Mercury and mercury compounds are toxic chemicals with negative effects on human health and the environment. The World Health Organization listed mercury as one of their top chemicals of major health concern.[1] Dental amalgam is a silver-colored material used to fill teeth with cavities and is made up of 50% mercury and other materials including silver and tin.

“This is a landmark regulation coming from the DOH, amidst our collective struggle against COVID-19, and affirms the Department’s continued focus in protecting and nurturing the health of Filipinos,” said Reynaldo San Juan Jr., Executive Director of BAN Toxics.  “The order is also a recognition of other threats from toxic chemicals Filipinos are facing, and that the DOH is taking decisive action against toxins, such as mercury.”

The Administrative Order provides a comprehensive policy in the elimination of dental amalgam in the country and sets forth guidelines governing the importation, manufacture, distribution and sale of dental amalgam, and establishes health and safety guidelines in the handling, use, storage and disposal of dental amalgams among dental workers and students, and patients.
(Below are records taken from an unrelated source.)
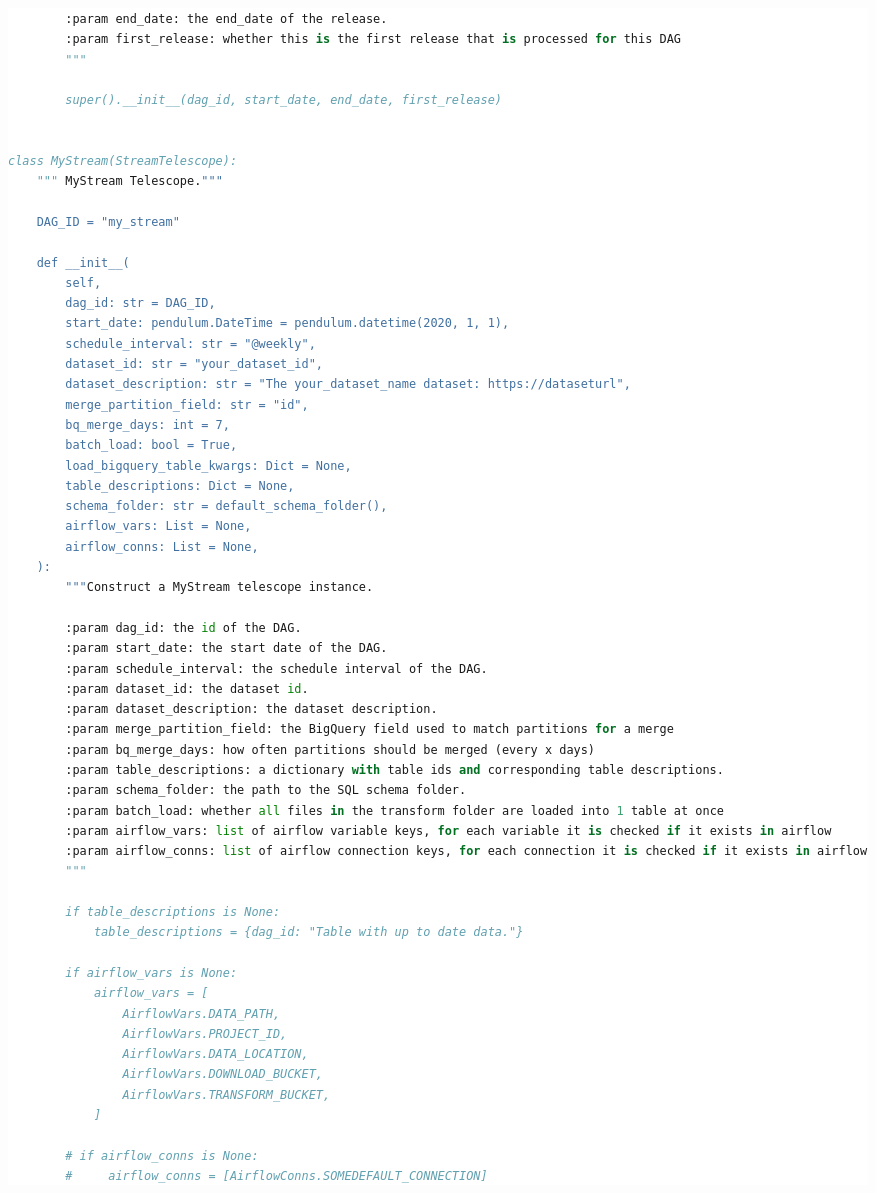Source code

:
 ```python
        :param end_date: the end_date of the release.
        :param first_release: whether this is the first release that is processed for this DAG
        """

        super().__init__(dag_id, start_date, end_date, first_release)


class MyStream(StreamTelescope):
    """ MyStream Telescope."""

    DAG_ID = "my_stream"

    def __init__(
        self,
        dag_id: str = DAG_ID,
        start_date: pendulum.DateTime = pendulum.datetime(2020, 1, 1),
        schedule_interval: str = "@weekly",
        dataset_id: str = "your_dataset_id",
        dataset_description: str = "The your_dataset_name dataset: https://dataseturl",
        merge_partition_field: str = "id",
        bq_merge_days: int = 7,
        batch_load: bool = True,
        load_bigquery_table_kwargs: Dict = None,
        table_descriptions: Dict = None,
        schema_folder: str = default_schema_folder(),
        airflow_vars: List = None,
        airflow_conns: List = None,
    ):
        """Construct a MyStream telescope instance.

        :param dag_id: the id of the DAG.
        :param start_date: the start date of the DAG.
        :param schedule_interval: the schedule interval of the DAG.
        :param dataset_id: the dataset id.
        :param dataset_description: the dataset description.
        :param merge_partition_field: the BigQuery field used to match partitions for a merge
        :param bq_merge_days: how often partitions should be merged (every x days)
        :param table_descriptions: a dictionary with table ids and corresponding table descriptions.
        :param schema_folder: the path to the SQL schema folder.
        :param batch_load: whether all files in the transform folder are loaded into 1 table at once
        :param airflow_vars: list of airflow variable keys, for each variable it is checked if it exists in airflow
        :param airflow_conns: list of airflow connection keys, for each connection it is checked if it exists in airflow
        """

        if table_descriptions is None:
            table_descriptions = {dag_id: "Table with up to date data."}

        if airflow_vars is None:
            airflow_vars = [
                AirflowVars.DATA_PATH,
                AirflowVars.PROJECT_ID,
                AirflowVars.DATA_LOCATION,
                AirflowVars.DOWNLOAD_BUCKET,
                AirflowVars.TRANSFORM_BUCKET,
            ]

        # if airflow_conns is None:
        #     airflow_conns = [AirflowConns.SOMEDEFAULT_CONNECTION]

```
The Order also aims to raise awareness on alternative dental restorative materials and identify several measures to strengthen the advocacy on dental caries prevention and oral health.

In 2014, BAN Toxics conducted a study on the mercury vapor levels in dental institutions. Mercury emission in 5 dental institutions and 3 dental clinics that were tested exceeded the general accepted human exposure limits and provided proof that mercury vapors can be emitted by amalgam fillings.

On May 29, 2020, 15 days from the effectivity of the Order, the importation of elemental mercury for use in dental restorative procedures and dental amalgam capsules is banned in the Philippines. The Order also immediately puts a stop to the use of dental amalgam for children fourteen years old and below, pregnant women and nursing mothers.

“The global community lauds the steps taken by Secretary Duque and the Department of Health for this visionary order that will protect the lives and health of so many Filipino children,” said Charlie Brown, President of the World Alliance for Mercury-Free Dentistry, a US-based non-profit working with BAN Toxics on the phase out of dental amalgam. “Global fish stocks will be a bit safer to eat, dental office employees will be better protected in the workplace, and future generations will not face the health risk of this mercury exposure.”

“We look forward to a new day in our country, as the Philippine dental community, finally closes the chapter on dental amalgam, and embraces toxics-free alternatives,” stated Dra. Lillian Ebuen, founder of the International Academy of Oral Medicine and Technology, Philippines.

“Our work does not stop here. Sec. Duque has delivered the first punch against mercury, and Pres. Duterte can deliver the knockout punch by ratifying the Minamata Convention on Mercury now. The treaty has been languishing unratified for two years. We urge President Duterte, knockout mercury, ratify the Minamata Convention on Mercury now,” exclaimed San Juan.